We used to play this game, my nerdy bookish friends and I, where we'd write a novel collectively, usually at a gathering that involved candles and wine and perhaps pot. Sometimes it was a story-telling format, all of us cross-legged facing the center of someone's parents' livingroom; sometimes it was in a faded notebook passed from hand to hand, paragraph by paragraph. Later, it mutated to the internet and lost that sense of gently getting drunk together off of ridiculous words.
Lately I'm staring to feel it again though, through the novelistic spam that arrives in my inbox. The short preview glimpse of the email often makes me want to read more. It tugs at my attention, distracts me from the business of the day, such as this one I got a few minutes ago: "Curse that Selmi, he has made mecatch cold! Now, with death,he would surmount them all.
He looked at his hands, his legs, and at oncefelt a thrill of horror."
It goes on:
Why, why had they been gathered up like thattogether?It's practically poetry. I should start collecting these and knitting them into a great narrative of ... something. The Story of Spam?
Henceforward, he wasraised above everyone and everything.
Now Donna Caterina will die of a brokenheart. His hand strayed restlessly in his pocket.
And his fatherdied here, in my arms, at Milazzo.
I feel a chill as I realize that Spam might be the name of a new God. This Being has seen fit to send it's enigmatic words to you. Translate for us, oh noble Jane. What would Spam do?
Posted by: machine_monkey | 09/06/2006 at 02:33 PM
I remmeber doing one of these a long time ago on a dial up BBS I used before the internet was.. well, the internet. At least before it was the form we al know today.
Anyway, it was some fantasy story. I'm pretty sure no one else was really writing on it an I added like 5 chapters.
Kind of makes me wish I could go back and read it again.
Posted by: Ramen Junkie | 09/06/2006 at 07:08 PM
Frankenstory as assembled by infinite monkeys...
"Cheetah say everyone think him CRAZY, but him show THEM!"
Posted by: PhilM | 09/07/2006 at 03:28 AM
I did one of these back in the dialup days. It turned out to be pretty fun but everyone gets upset when someone steers a story in a direction inconsistant with where they wanted to see it go. I know it happened to me.
I distinctly remember pointing out a factual/consistancy error that someone had written in and just hammering away at how the story didn't make sense after it. :P
Anyone else ever read the round-robin story between the girl and the guy that gets passed around the net every so often? The girl wanted to write a sentimental story of a woman lamenting over a lost love over tea. The guy wanted epic space battles and submarine bases. They kept killing each other's characters. It's hilarous.
Posted by: Tallest | 09/07/2006 at 07:38 AM
I did one of these back in the dialup days. It turned out to be pretty fun but everyone gets upset when someone steers a story in a direction inconsistant with where they wanted to see it go. I know it happened to me.
I distinctly remember pointing out a factual/consistancy error that someone had written in and just hammering away at how the story didn't make sense after it. :P
Anyone else ever read the round-robin story between the girl and the guy that gets passed around the net every so often? The girl wanted to write a sentimental story of a woman lamenting over a lost love over tea. The guy wanted epic space battles and submarine bases. They kept killing each other's characters. It's hilarous.

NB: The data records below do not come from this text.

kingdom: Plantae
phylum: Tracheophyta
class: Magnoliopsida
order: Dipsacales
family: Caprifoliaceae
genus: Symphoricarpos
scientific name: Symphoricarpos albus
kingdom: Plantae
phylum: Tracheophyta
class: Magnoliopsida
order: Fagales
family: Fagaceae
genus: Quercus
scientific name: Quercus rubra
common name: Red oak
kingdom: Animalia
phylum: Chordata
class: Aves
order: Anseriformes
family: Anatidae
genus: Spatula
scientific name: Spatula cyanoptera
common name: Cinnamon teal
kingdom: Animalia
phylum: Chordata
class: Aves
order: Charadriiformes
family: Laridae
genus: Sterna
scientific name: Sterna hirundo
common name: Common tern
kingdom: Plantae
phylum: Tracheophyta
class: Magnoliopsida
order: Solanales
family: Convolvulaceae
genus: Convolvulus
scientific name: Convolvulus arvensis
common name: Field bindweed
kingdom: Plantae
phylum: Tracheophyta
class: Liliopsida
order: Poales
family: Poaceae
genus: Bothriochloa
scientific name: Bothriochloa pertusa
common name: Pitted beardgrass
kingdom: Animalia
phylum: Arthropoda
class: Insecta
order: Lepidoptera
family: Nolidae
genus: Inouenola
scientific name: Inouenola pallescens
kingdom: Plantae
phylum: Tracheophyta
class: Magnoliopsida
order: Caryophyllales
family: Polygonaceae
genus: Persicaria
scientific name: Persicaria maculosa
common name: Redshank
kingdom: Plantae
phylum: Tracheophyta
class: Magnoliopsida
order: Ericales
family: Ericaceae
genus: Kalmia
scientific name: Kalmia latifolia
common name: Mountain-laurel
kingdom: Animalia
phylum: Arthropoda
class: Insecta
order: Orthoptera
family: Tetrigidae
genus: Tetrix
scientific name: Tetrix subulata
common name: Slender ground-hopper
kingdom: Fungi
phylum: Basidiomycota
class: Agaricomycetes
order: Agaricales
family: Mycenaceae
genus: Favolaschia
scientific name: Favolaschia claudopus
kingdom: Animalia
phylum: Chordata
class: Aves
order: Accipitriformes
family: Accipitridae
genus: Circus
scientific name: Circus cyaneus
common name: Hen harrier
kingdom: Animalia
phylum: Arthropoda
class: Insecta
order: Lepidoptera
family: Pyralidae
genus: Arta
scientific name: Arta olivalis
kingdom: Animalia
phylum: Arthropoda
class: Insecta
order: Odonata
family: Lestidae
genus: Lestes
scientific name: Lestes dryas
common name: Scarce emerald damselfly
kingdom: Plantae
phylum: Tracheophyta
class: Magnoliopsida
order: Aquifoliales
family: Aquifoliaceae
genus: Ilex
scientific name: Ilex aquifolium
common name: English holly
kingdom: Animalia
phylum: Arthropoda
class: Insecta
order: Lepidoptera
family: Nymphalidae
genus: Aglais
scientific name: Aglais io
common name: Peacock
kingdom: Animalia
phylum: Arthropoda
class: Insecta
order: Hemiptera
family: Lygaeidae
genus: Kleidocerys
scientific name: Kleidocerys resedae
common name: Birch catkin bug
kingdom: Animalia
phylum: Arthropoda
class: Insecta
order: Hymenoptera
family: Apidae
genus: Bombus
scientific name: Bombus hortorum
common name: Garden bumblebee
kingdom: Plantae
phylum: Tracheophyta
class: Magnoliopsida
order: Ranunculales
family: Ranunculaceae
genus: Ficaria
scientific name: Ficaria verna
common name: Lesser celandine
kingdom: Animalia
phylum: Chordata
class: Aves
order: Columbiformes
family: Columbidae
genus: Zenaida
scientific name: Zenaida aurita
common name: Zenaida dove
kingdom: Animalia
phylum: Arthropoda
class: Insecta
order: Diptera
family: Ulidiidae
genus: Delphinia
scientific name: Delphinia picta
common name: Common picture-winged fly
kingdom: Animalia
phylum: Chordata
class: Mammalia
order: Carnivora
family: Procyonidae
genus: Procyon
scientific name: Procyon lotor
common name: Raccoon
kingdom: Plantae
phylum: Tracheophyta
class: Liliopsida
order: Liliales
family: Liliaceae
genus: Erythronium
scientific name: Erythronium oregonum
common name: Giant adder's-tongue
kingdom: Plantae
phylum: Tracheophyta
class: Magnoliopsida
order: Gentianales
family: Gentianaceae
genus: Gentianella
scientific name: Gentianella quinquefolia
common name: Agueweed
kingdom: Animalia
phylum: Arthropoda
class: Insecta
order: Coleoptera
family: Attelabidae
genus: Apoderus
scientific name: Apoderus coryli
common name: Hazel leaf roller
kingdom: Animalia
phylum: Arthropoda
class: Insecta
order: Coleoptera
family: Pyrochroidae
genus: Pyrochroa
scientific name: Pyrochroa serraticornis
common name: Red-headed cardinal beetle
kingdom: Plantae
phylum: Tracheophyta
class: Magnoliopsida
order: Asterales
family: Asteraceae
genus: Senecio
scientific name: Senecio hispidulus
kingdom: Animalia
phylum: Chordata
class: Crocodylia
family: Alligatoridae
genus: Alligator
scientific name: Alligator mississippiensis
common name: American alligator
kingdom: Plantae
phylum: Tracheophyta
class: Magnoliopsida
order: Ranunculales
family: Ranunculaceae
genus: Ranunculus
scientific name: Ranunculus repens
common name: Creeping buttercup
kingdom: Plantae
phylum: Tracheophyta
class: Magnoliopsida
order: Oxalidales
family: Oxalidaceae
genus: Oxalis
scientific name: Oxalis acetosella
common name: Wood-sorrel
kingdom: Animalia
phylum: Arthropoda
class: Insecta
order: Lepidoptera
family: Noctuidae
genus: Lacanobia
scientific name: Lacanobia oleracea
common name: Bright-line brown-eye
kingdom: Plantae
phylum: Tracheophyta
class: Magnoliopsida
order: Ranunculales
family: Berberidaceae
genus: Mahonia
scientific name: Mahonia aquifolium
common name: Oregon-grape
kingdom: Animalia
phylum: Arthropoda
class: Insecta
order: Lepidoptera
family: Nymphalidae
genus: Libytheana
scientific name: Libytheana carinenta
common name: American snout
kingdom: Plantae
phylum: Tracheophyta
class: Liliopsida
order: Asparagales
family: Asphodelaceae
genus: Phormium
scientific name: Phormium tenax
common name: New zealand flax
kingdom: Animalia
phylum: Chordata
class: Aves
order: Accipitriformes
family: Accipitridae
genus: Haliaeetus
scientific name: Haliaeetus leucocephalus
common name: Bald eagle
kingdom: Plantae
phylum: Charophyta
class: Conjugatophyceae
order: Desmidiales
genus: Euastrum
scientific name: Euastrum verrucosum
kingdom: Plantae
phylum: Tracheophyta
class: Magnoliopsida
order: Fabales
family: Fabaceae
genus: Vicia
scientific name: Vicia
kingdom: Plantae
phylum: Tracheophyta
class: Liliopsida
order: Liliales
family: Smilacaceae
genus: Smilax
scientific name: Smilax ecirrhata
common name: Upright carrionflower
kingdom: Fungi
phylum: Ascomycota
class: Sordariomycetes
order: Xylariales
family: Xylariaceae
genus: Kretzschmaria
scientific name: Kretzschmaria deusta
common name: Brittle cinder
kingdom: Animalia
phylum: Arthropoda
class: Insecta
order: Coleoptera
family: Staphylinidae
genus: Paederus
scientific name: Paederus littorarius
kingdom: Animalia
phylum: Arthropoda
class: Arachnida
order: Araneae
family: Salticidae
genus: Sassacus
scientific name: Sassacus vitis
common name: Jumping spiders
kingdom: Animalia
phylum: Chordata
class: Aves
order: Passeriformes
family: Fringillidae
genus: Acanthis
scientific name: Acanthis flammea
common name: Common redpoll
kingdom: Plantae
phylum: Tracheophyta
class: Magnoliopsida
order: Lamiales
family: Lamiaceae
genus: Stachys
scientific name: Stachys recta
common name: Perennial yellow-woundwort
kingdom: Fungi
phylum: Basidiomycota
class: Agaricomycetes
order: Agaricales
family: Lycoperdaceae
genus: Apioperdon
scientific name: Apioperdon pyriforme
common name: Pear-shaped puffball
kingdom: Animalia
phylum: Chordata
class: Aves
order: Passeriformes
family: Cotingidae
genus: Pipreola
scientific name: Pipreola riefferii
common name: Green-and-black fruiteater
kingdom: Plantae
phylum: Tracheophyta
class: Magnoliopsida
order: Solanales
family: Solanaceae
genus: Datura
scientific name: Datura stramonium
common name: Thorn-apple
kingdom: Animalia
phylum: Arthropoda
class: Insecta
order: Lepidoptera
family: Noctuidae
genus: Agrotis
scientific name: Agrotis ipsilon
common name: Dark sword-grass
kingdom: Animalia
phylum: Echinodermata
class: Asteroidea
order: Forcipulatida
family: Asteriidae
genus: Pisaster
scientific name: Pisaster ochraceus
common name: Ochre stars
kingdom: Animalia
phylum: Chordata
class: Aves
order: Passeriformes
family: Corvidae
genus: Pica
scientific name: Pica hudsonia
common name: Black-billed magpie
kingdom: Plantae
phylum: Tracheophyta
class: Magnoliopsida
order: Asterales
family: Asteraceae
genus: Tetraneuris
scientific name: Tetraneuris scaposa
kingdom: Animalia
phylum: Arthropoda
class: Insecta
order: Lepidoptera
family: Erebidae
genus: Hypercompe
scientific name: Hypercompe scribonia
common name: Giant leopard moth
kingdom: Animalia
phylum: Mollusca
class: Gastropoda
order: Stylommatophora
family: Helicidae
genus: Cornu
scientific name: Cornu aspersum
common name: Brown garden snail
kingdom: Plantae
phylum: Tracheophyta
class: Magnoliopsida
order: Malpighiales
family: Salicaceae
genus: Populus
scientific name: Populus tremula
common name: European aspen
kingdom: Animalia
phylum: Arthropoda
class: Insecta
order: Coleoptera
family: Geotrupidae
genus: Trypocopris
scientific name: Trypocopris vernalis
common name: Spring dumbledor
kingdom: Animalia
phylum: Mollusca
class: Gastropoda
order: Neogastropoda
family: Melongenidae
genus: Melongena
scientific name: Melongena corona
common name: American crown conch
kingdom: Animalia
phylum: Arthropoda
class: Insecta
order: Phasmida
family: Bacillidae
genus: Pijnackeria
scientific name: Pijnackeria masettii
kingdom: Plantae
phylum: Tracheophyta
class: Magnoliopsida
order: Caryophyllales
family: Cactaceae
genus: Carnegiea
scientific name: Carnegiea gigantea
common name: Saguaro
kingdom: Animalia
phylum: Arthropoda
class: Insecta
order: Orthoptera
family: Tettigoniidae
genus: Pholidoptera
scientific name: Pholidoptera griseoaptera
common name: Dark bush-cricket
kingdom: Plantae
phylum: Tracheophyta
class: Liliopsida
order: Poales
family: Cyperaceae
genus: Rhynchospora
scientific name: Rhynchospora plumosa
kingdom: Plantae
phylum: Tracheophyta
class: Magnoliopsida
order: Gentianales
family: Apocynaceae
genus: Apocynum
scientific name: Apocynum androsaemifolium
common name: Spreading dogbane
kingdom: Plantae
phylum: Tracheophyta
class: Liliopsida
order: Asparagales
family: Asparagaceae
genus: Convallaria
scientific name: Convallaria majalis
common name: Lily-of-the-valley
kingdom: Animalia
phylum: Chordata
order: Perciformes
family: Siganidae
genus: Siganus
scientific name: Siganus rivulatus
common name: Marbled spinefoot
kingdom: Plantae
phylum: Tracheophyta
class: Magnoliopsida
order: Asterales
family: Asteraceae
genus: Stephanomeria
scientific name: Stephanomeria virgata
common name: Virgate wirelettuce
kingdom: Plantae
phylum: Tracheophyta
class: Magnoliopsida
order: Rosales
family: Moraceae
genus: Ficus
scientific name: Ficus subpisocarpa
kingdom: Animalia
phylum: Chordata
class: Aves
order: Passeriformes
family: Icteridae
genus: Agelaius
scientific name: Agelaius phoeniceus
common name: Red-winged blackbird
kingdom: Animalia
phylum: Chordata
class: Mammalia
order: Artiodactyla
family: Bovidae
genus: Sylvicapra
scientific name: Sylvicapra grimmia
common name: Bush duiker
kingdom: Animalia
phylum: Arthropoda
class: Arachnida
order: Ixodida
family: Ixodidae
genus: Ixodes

Posted by: Tallest | 09/07/2006 at 07:39 AM
tcl cect mmf lg av
Posted by: kuwang | 09/11/2006 at 12:59 AM
A av A
Posted by: kuwang | 09/19/2006 at 12:29 AM
I got curious about this, and these lines are from an actual book.
Title: The Old And the Young [I VECCHI E I GIOVANI] (1928)
Author: Luigi Pirandello [1867-1936]
Authorized Translation from the Italian by
C. K. Scott-Moncrieff [1889-1930]
I've looked these things up before, and they are usually from old books, usually foriegn, which had been translated into english.